Open ndushay opened 1 year ago
For what it is worth, sdr client is nothing like our other clients in that it is not simply a thin layer over the API. It includes much more logic to (1) fill in the request with defaults / construct the request from incomplete information and (2) handle the complexities of the ActiveStorage interaction. This is very confusing and it is quite possible that this code is over-generalized / over-abstracted, but I think the underlying task is not simple.
It would be helpful to know more about the goals / intent of this ticket.
@justinlittman the intent is to make it understandable; I didn't understand the CLI stuff at all. Maybe that's a documentation problem. Maybe that's a "what are we doing with the sdr-api and why do we use it in some contexts and DSA in others" question, too. I think of myself as a reasonable "middle of the pack" canary with respect to "I can understand what this code is doing" ... and sdr-client made my head hurt.
from the README:
A primary design goal was for this to have as few dependencies as possible so that it can be easily distributed by gem install sdr-client and then it can be used as a CLI.
... where is it used for this? And should we keep supporting this?
I wonder if this should be an issue or a dev planning topic or a story time or ... ?
@ndushay 💬
@justinlittman the intent is to make it understandable; I didn't understand the CLI stuff at all. Maybe that's a documentation problem.
There is CLI documentation in the README: https://github.com/sul-dlss/sdr-client/#usage Maybe this misses the mark, though.
A primary design goal was for this to have as few dependencies as possible so that it can be easily distributed by gem install sdr-client and then it can be used as a CLI.
... where is it used for this? And should we keep supporting this?

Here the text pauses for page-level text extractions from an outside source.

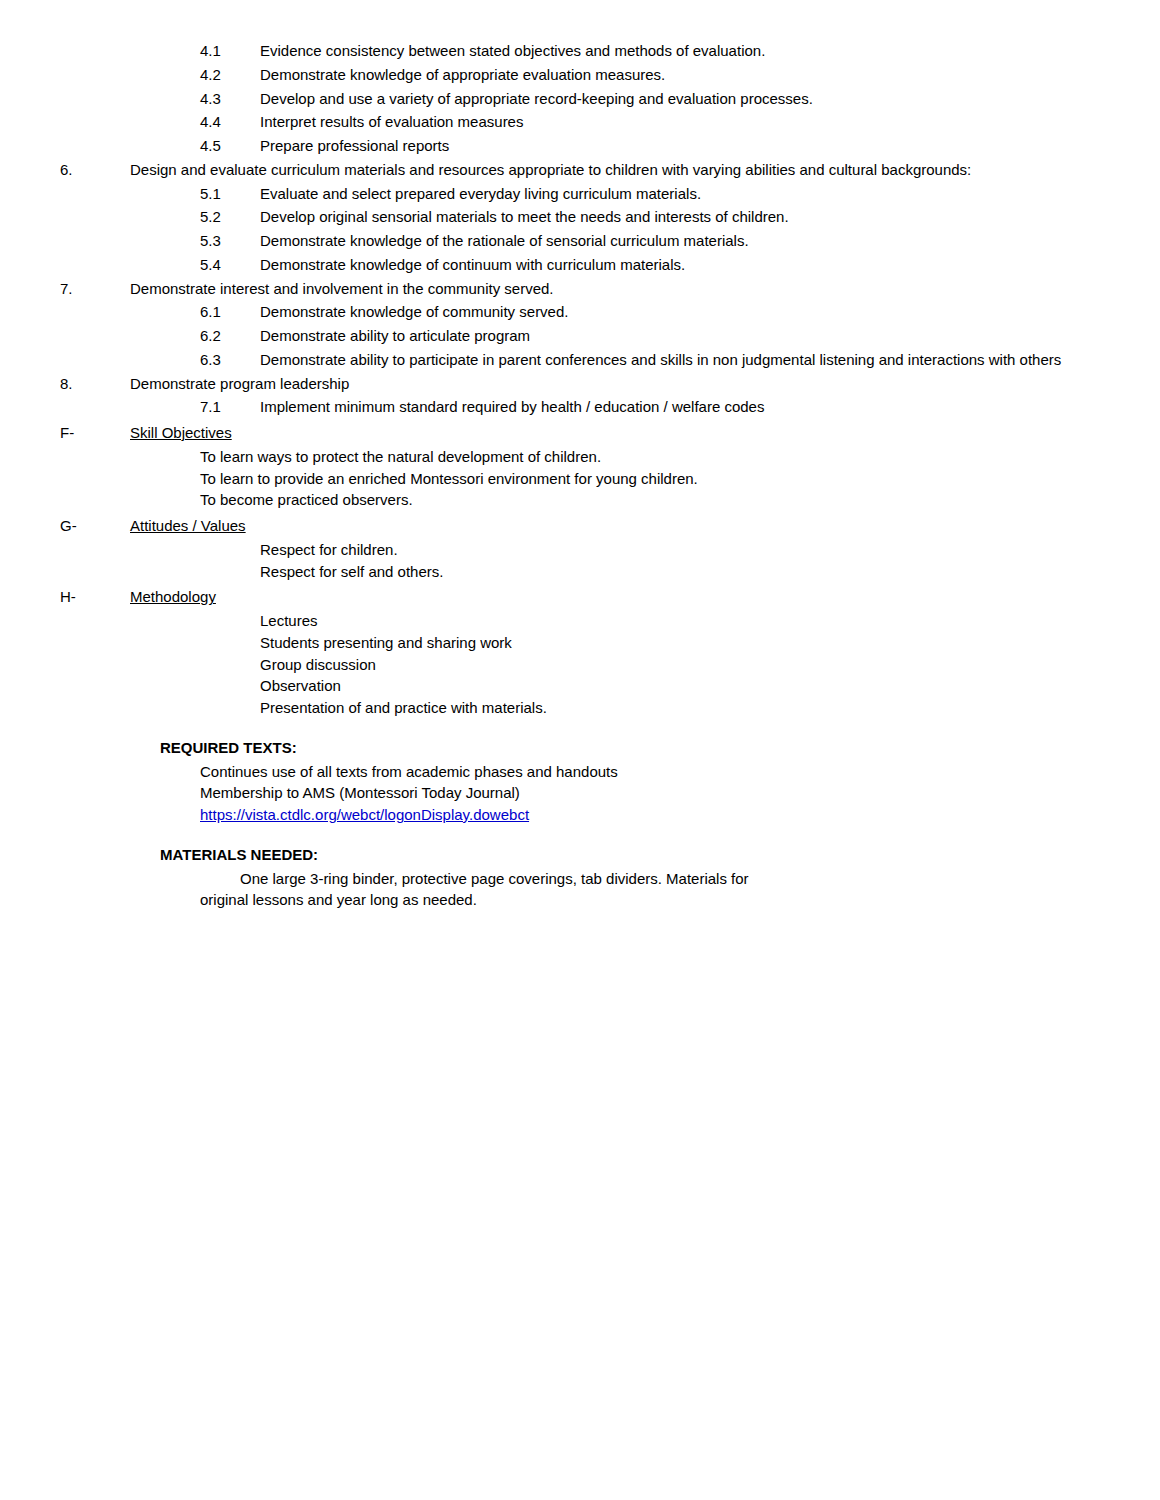4.1
Evidence consistency between stated objectives and methods of evaluation.
4.2
Demonstrate knowledge of appropriate evaluation measures.
4.3
Develop and use a variety of appropriate record-keeping and evaluation processes.
4.4
Interpret results of evaluation measures
4.5
Prepare professional reports
6.
Design and evaluate curriculum materials and resources appropriate to children with varying abilities and cultural backgrounds:
5.1
Evaluate and select prepared everyday living curriculum materials.
5.2
Develop original sensorial materials to meet the needs and interests of children.
5.3
Demonstrate knowledge of the rationale of sensorial curriculum materials.
5.4
Demonstrate knowledge of continuum with curriculum materials.
7.
Demonstrate interest and involvement in the community served.
6.1
Demonstrate knowledge of community served.
6.2
Demonstrate ability to articulate program
6.3
Demonstrate ability to participate in parent conferences and skills in non judgmental listening and interactions with others
8.
Demonstrate program leadership
7.1
Implement minimum standard required by health / education / welfare codes
F-
Skill Objectives
To learn ways to protect the natural development of children.
To learn to provide an enriched Montessori environment for young children.
To become practiced observers.
G-
Attitudes / Values
Respect for children.
Respect for self and others.
H-
Methodology
Lectures
Students presenting and sharing work
Group discussion
Observation
Presentation of and practice with materials.
REQUIRED TEXTS:
Continues use of all texts from academic phases and handouts
Membership to AMS (Montessori Today Journal)
https://vista.ctdlc.org/webct/logonDisplay.dowebct
MATERIALS NEEDED:
One large 3-ring binder, protective page coverings, tab dividers. Materials for
original lessons and year long as needed.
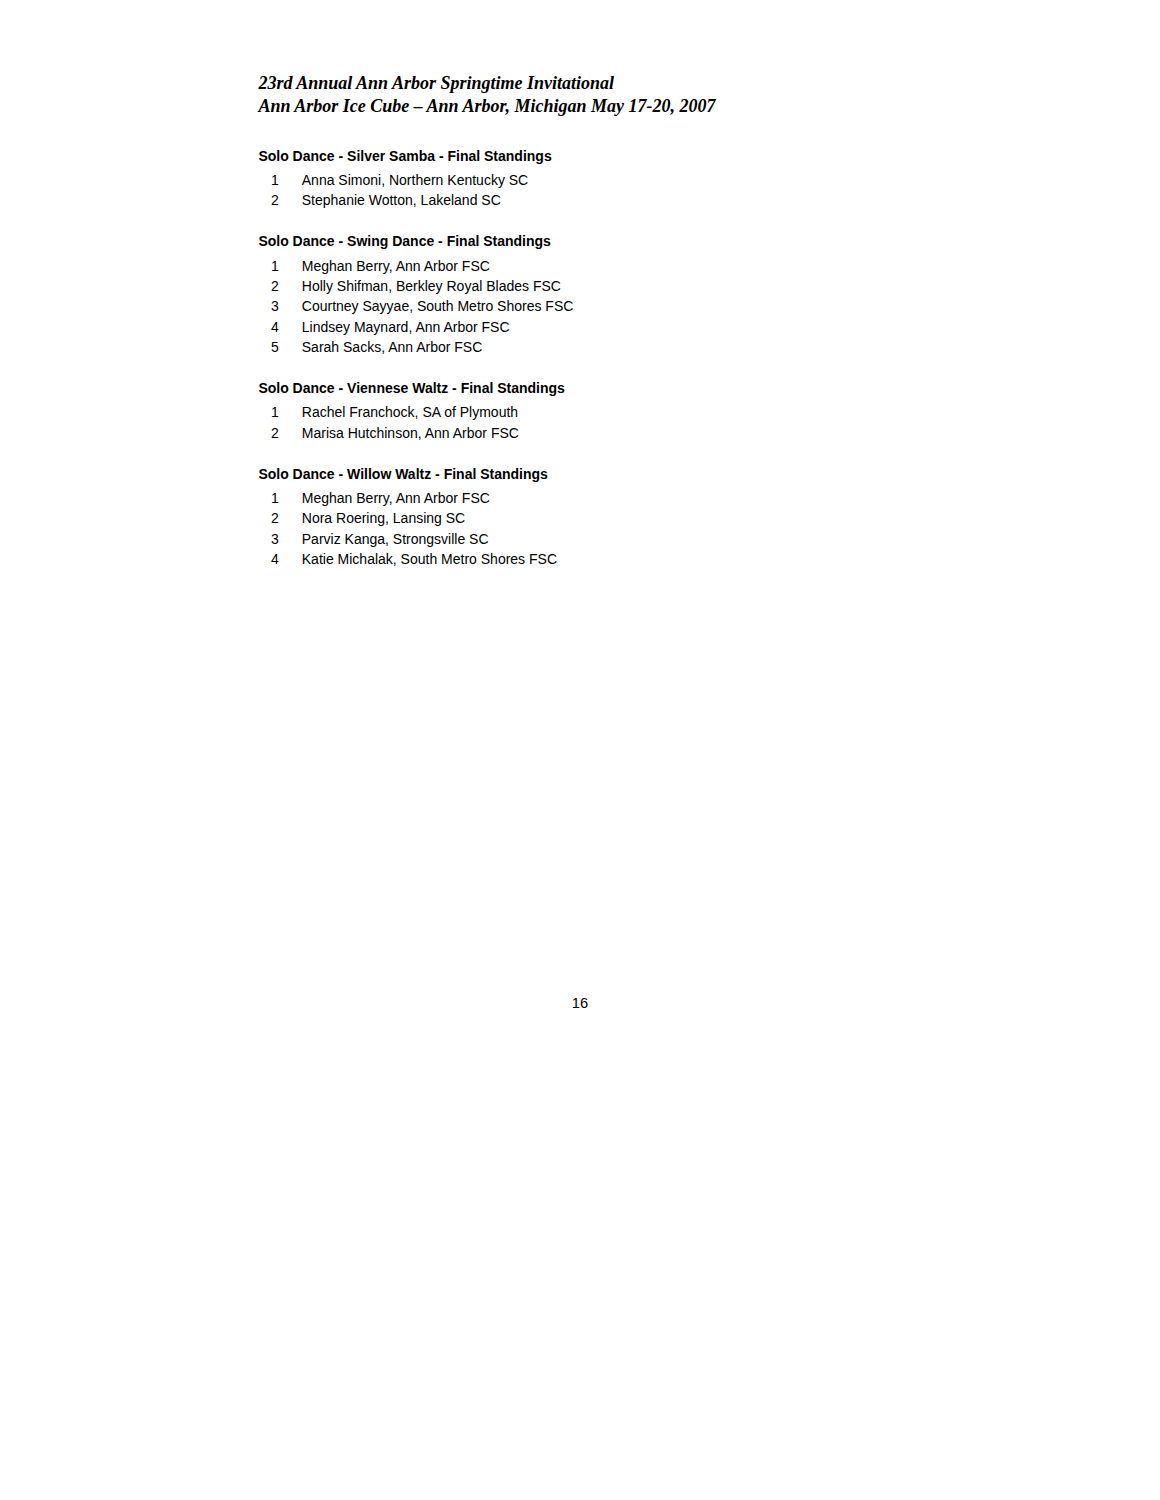23rd Annual Ann Arbor Springtime Invitational Ann Arbor Ice Cube – Ann Arbor, Michigan May 17-20, 2007
Solo Dance - Silver Samba - Final Standings
1 Anna Simoni, Northern Kentucky SC
2 Stephanie Wotton, Lakeland SC
Solo Dance - Swing Dance - Final Standings
1 Meghan Berry, Ann Arbor FSC
2 Holly Shifman, Berkley Royal Blades FSC
3 Courtney Sayyae, South Metro Shores FSC
4 Lindsey Maynard, Ann Arbor FSC
5 Sarah Sacks, Ann Arbor FSC
Solo Dance - Viennese Waltz - Final Standings
1 Rachel Franchock, SA of Plymouth
2 Marisa Hutchinson, Ann Arbor FSC
Solo Dance - Willow Waltz - Final Standings
1 Meghan Berry, Ann Arbor FSC
2 Nora Roering, Lansing SC
3 Parviz Kanga, Strongsville SC
4 Katie Michalak, South Metro Shores FSC
16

We developed it so that we'd be prepared to meet the needs of campus users wanting direct SDR access (BLN & OpenNeuro were both suggested as potential partners). But the CLI's usage has been limited. I used it for a couple remediations---Catalhoyuk was the big one---and perhaps Andrew or Arcadia have used it as well?
FWIW, I do find sdr-client hard to reason about but the CLI isn't the part that I find most difficult. It's the fact that the client exposes all of its guts and expects the consumer to stitch together an interaction that makes sense. I do believe it was developed this way intentionally. But I also think it might be worth the time and effort to pause and do some analysis on how sdr-client is being used in hopes of perhaps improving the structure and maintainability of the code. Is that worth work cycle time now? I don't know.
Until we sort this out, I'm unassigning myself and backlogging this.
I use it fairly regularly, but mostly for getting Cocina. The client started out with pretty limited options that made it only marginally useful for testing and not useful for anything I did with production data. Even though the intent is for external users to make use of it, the message I got in workcycles and in planning for workcycles was that it wasn't a priority to develop it out that way. It may cover more of my needs now but I haven't had a chance to really put it to use. I have at least one issue to file related to my recent attempts to use it for test data because it still doesn't appear to fully handle access rights when depositing.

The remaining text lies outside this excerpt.